## What is needed
Copy out every line of the items, starting at the line that contains "suivez-nous, on vous suit!" and running through the end of the items, with both ends included. Omit the pictures from your answer.

## Entries shown
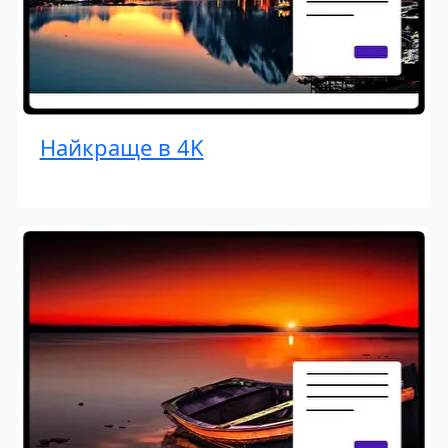
Найкраще в 4K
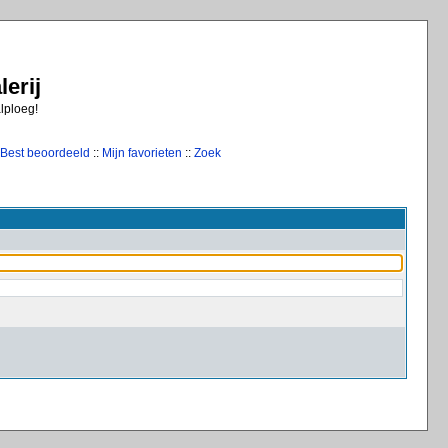
erij
alploeg!
Best beoordeeld
::
Mijn favorieten
::
Zoek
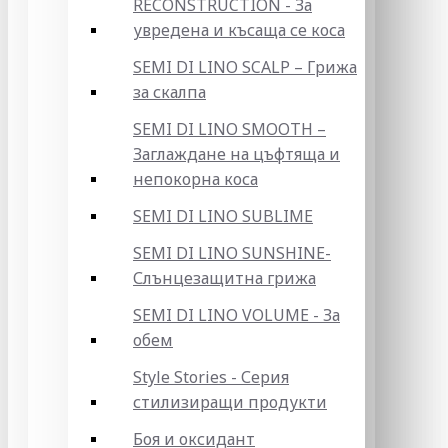
RECONSTRUCTION - За
увредена и късаща се коса
SEMI DI LINO SCALP – Грижа
за скалпа
SEMI DI LINO SMOOTH –
Заглаждане на цъфтяща и
непокорна коса
SEMI DI LINO SUBLIME
SEMI DI LINO SUNSHINE-
Слънцезащитна грижа
SEMI DI LINO VOLUME - За
обем
Style Stories - Серия
стилизиращи продукти
Боя и оксидант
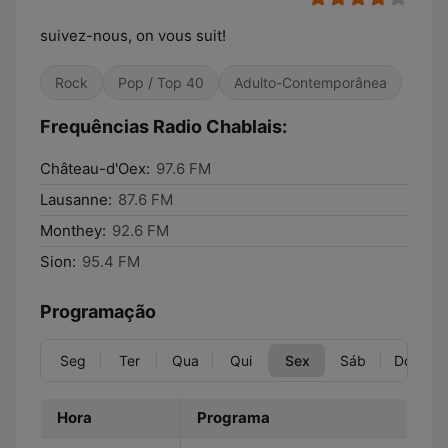
suivez-nous, on vous suit!
Rock
Pop / Top 40
Adulto-Contemporânea
Frequências Radio Chablais:
Château-d'Oex:
97.6 FM
Lausanne:
87.6 FM
Monthey:
92.6 FM
Sion:
95.4 FM
Programação
Seg
Ter
Qua
Qui
Sex
Sáb
Dom
Hora
Programa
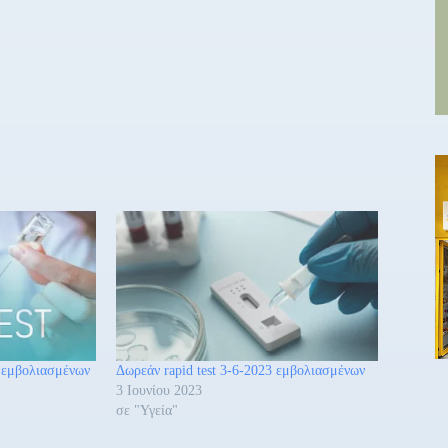
2 εμβολιασμένων
Δωρεάν rapid test 3-6-2023 εμβολιασμένων
3 Ιουνίου 2023
σε "Υγεία"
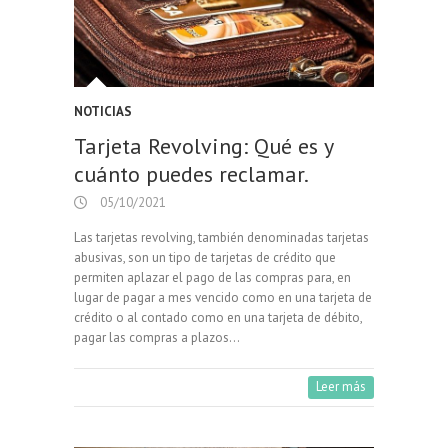
NOTICIAS
Tarjeta Revolving: Qué es y
cuánto puedes reclamar.
05/10/2021
Las tarjetas revolving, también denominadas tarjetas
abusivas, son un tipo de tarjetas de crédito que
permiten aplazar el pago de las compras para, en
lugar de pagar a mes vencido como en una tarjeta de
crédito o al contado como en una tarjeta de débito,
pagar las compras a plazos…
Leer más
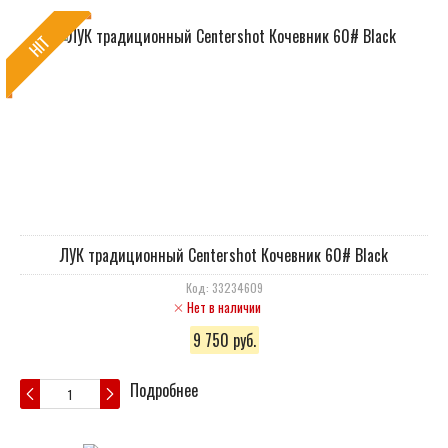
HIT
ЛУК традиционный Centershot Кочевник 60# Black
Код: 33234609
Нет в наличии
9 750 руб.
Подробнее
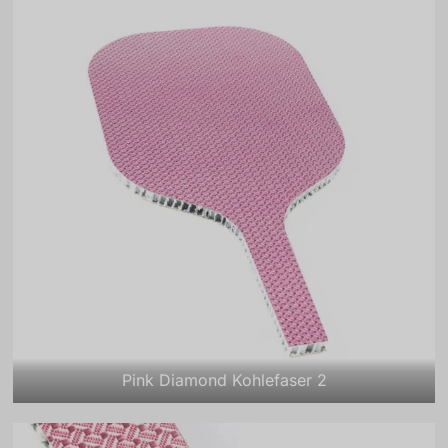
Pink Diamond Kohlefaser 2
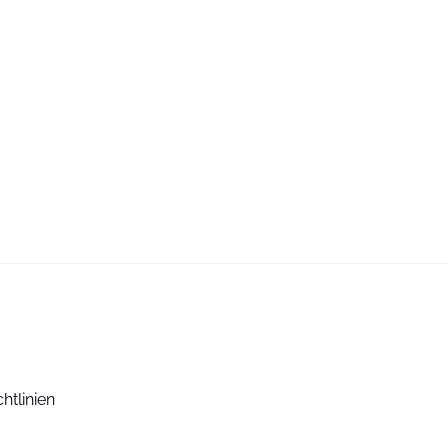
htlinien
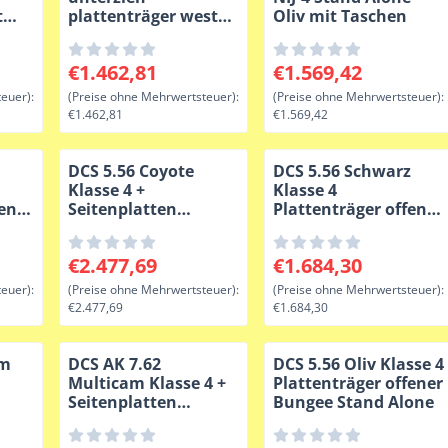
t
plattenträger weste
Oliv mit Taschen
appe
schwarz
hne MwSt.: 1 684,30
Preis: 1 462,81, ohne MwSt.: 1 462,81
Preis: 1 569,42, ohne M
€1.462,81
€1.569,42
euer):
(Preise ohne Mehrwertsteuer):
(Preise ohne Mehrwertsteuer):
€1.462,81
€1.569,42
DCS 5.56 Coyote
DCS 5.56 Schwarz
Klasse 4 +
Klasse 4
fener
Seitenplatten
Plattenträger offener
one
Plattenträger offener
Bungee Stand Alone
Bungee Stand Alone
hne MwSt.: 1 684,30
Preis: 2 477,69, ohne MwSt.: 2 477,69
Preis: 1 684,30, ohne M
€2.477,69
€1.684,30
euer):
(Preise ohne Mehrwertsteuer):
(Preise ohne Mehrwertsteuer):
€2.477,69
€1.684,30
am
DCS AK 7.62
DCS 5.56 Oliv Klasse 4
Multicam Klasse 4 +
Plattenträger offener
Seitenplatten
Bungee Stand Alone
Plattenträger offener
appe
Bungee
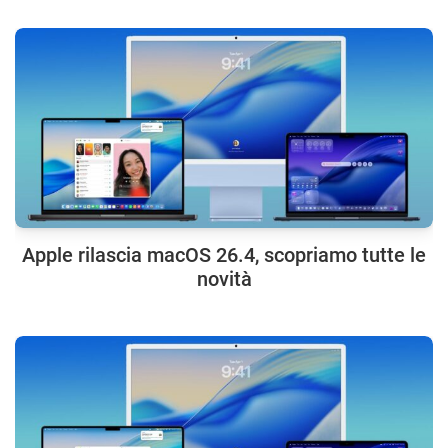
Apple rilascia macOS 26.4, scopriamo tutte le
novità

## Output for this task
suivez-nous, on vous suit!
Rock
Pop / Top 40
Adulto-Contemporânea
Frequências Radio Chablais:
Château-d'Oex:
97.6 FM
Lausanne:
87.6 FM
Monthey:
92.6 FM
Sion:
95.4 FM
Programação
Seg
Ter
Qua
Qui
Sex
Sáb
Dom
Hora
Programa
2 εμβολιασμένων
Δωρεάν rapid test 3-6-2023 εμβολιασμένων
3 Ιουνίου 2023
σε "Υγεία"
NOTICIAS
Tarjeta Revolving: Qué es y
cuánto puedes reclamar.
05/10/2021
Las tarjetas revolving, también denominadas tarjetas
abusivas, son un tipo de tarjetas de crédito que
permiten aplazar el pago de las compras para, en
lugar de pagar a mes vencido como en una tarjeta de
crédito o al contado como en una tarjeta de débito,
pagar las compras a plazos…
Leer más
HIT
ЛУК традиционный Centershot Кочевник 60# Black
Код: 33234609
Нет в наличии
9 750 руб.
Подробнее
Pink Diamond Kohlefaser 2
htlinien
t
plattenträger weste
Oliv mit Taschen
appe
schwarz
hne MwSt.: 1 684,30
Preis: 1 462,81, ohne MwSt.: 1 462,81
Preis: 1 569,42, ohne M
€1.462,81
€1.569,42
euer):
(Preise ohne Mehrwertsteuer):
(Preise ohne Mehrwertsteuer):
€1.462,81
€1.569,42
DCS 5.56 Coyote
DCS 5.56 Schwarz
Klasse 4 +
Klasse 4
fener
Seitenplatten
Plattenträger offener
one
Plattenträger offener
Bungee Stand Alone
Bungee Stand Alone
hne MwSt.: 1 684,30
Preis: 2 477,69, ohne MwSt.: 2 477,69
Preis: 1 684,30, ohne M
€2.477,69
€1.684,30
euer):
(Preise ohne Mehrwertsteuer):
(Preise ohne Mehrwertsteuer):
€2.477,69
€1.684,30
am
DCS AK 7.62
DCS 5.56 Oliv Klasse 4
Multicam Klasse 4 +
Plattenträger offener
Seitenplatten
Bungee Stand Alone
Plattenträger offener
appe
Bungee
Apple rilascia macOS 26.4, scopriamo tutte le
novità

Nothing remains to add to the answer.